The reason to use multiple in case of Twitter is:

  • there is official Twitter Archive, but it's manual, takes several days to complete and hard to automate.
  • there is twint, which can get real-time Twitter data via scraping But Twitter has a limitation and you can't get data past 3200 tweets through API or scraping.

So the idea is to export both data sources on your disk:

                             < 🌐  Twitter |
                             ⇓⇓            ⇓⇓
    { manual archive download }           { twint (automatic, cron) }
             ⇓⇓⇓                                   ⇓⇓⇓
 |💾 /backups/twitter-archives/*.zip |     |💾 /backups/twint/db.sqlite |
                                .............

What we do next is:

  1. Process raw data from twitter archives (manual export, but has all the data)
  2. Process raw data from twint database (automatic export, but only recent data)
  3. Merge them together, overlaying twint data on top of twitter archive data
                                .............
 |💾 /backups/twitter-archives/*.zip |     |💾 /backups/twint/db.sqlite |
             ⇓⇓⇓                                   ⇓⇓⇓
     HPI (my.twitter.archive)              HPI (my.twitter.twint)
      ⇓                     ⇓              ⇓                    ⇓
      ⇓                   HPI (my.twitter.all)                  ⇓
      ⇓                           ⇓⇓                            ⇓
< python interface>       < python interface>          < python interface>

For merging the data, we're using a tiny auxiliary module, my.twitter.all (It's just 20 lines of code, check it out).

Since you have two different sources of raw data, you need to specify two bits of config:

class twint:
    export_path = '/backups/twint/db.sqlite'
class twitter_archive:
    export_path = '/backups/twitter-archives/*.zip'

Note that you can also just use my.twitter.archive or my.twitter.twint directly, or set either of paths to empty string: ''

Connecting to other apps

As a user you might not be so interested in Python interface per se.. but a nice thing about having one is that it's easy to connect the data with other apps and libraries!

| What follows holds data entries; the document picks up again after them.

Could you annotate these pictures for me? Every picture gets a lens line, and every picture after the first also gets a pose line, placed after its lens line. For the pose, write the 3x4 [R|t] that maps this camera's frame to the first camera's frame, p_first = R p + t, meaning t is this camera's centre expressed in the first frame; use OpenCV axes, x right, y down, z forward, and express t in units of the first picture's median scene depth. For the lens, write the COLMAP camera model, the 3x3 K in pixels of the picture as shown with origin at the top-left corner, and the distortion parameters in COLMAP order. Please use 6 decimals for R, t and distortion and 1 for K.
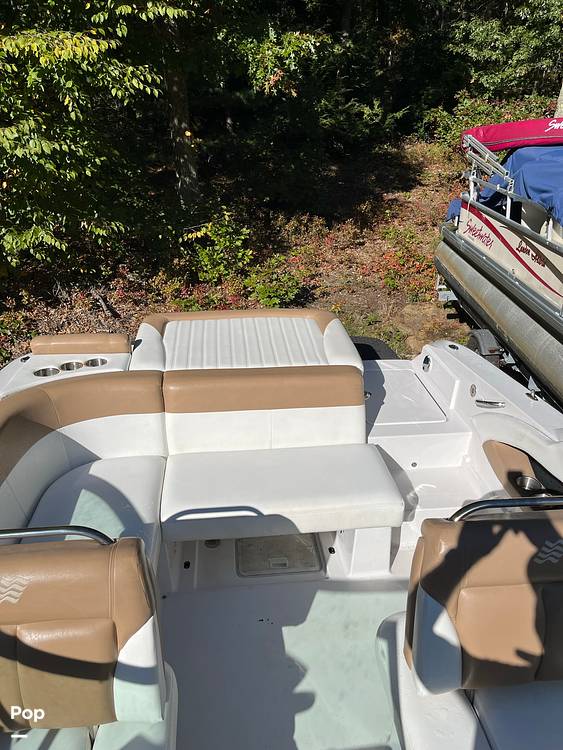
lens RADIAL K [[570.0, 0, 278.0], [0, 570.0, 381.8], [0, 0, 1]] dist [0.068068, -0.092113]
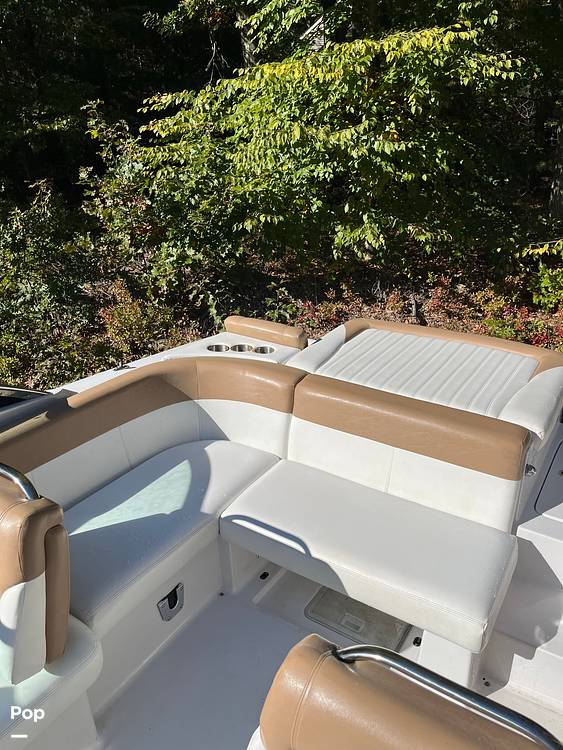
lens RADIAL K [[570.0, 0, 271.0], [0, 570.0, 382.7], [0, 0, 1]] dist [0.068068, -0.092113]
pose [[0.776456, 0.248131, -0.579265, 0.113105], [-0.257434, 0.963912, 0.067828, -0.019312], [0.575191, 0.096457, 0.812313, 0.073796]]
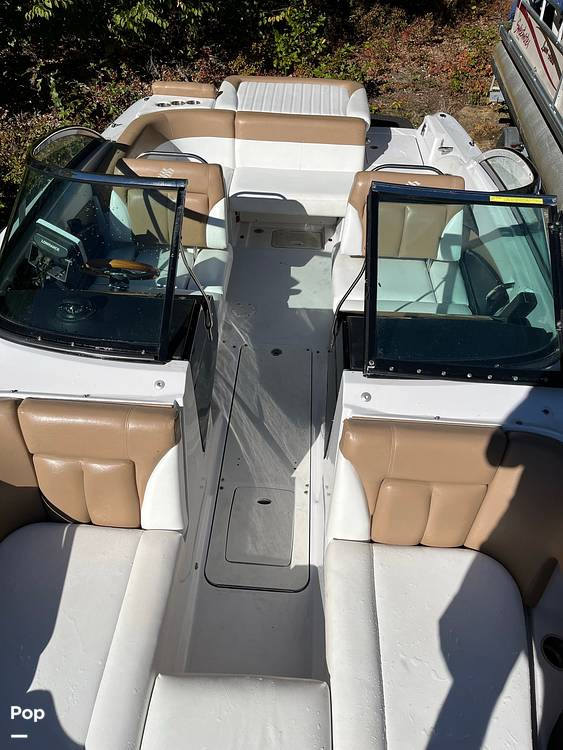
lens RADIAL K [[570.0, 0, 267.9], [0, 570.0, 375.8], [0, 0, 1]] dist [0.068068, -0.092113]
pose [[0.985862, 0.129160, -0.106741, 0.052774], [-0.093117, 0.951928, 0.291827, 0.074669], [0.139302, -0.277762, 0.950496, -0.245777]]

                         /---- 💻promnesia --- | browser extension  >
| python interface > ----+---- 💻orger     --- |💾 org-mode mirror  |
                         +-----💻memacs    --- |💾 org-mode lifelog |
                         +-----💻????      --- | REST api           >
                         +-----💻????      --- | Datasette          >
                         \-----💻????      --- | Memex              >

See more in "How do you use it?" section.

Adding/modifying modules

The easiest is just to run HPI via with_my wrapper or with an editable PIP install. That way your changes will be reflected immediately, and you will be able to quickly iterate/fix bugs/add new methods.

The "proper way" (unless you want to contribute to the upstream) is to create a separate file hierarchy and add your module to PYTHONPATH.

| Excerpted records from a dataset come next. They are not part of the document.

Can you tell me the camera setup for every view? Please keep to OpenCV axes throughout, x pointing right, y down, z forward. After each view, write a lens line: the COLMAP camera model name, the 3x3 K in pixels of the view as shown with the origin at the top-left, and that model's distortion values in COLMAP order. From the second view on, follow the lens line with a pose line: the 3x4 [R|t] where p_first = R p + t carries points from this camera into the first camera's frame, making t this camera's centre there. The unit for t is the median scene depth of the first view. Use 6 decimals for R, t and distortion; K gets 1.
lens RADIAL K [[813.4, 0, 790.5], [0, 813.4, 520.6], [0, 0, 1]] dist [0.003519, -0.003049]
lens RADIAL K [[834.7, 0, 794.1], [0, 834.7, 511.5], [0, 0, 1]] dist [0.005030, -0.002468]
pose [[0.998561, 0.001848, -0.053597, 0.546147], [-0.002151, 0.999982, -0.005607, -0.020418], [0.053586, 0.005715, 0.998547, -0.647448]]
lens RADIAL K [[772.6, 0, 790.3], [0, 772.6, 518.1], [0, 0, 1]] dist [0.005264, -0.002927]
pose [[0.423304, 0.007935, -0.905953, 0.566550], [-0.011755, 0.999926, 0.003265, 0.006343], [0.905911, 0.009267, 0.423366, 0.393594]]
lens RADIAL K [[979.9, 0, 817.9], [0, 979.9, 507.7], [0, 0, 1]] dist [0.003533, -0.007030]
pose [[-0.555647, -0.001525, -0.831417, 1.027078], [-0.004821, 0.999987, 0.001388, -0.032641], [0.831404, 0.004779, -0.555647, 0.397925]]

For example, if you want to add an awesomedatasource, it could be:

custom_module
└── my
    └──awesomedatasource.py

You can use all existing HPI modules in awesomedatasource.py, for example, my.config, or everything from my.core.

But also, you can use override the builtin HPI modules too:

custom_reddit_overlay
└── my
    └──reddit.py

Now if you add my_reddit_overlay in the front of PYTHONPATH, all the downstream scripts using my.reddit will load it from custom_reddit_overlay instead.

This could be useful to monkey patch some behaviours, or dynamically add some extra data sources anything that comes to your mind.

I'll put up a better guide on this, in the meantime see "namespace packages" for more info.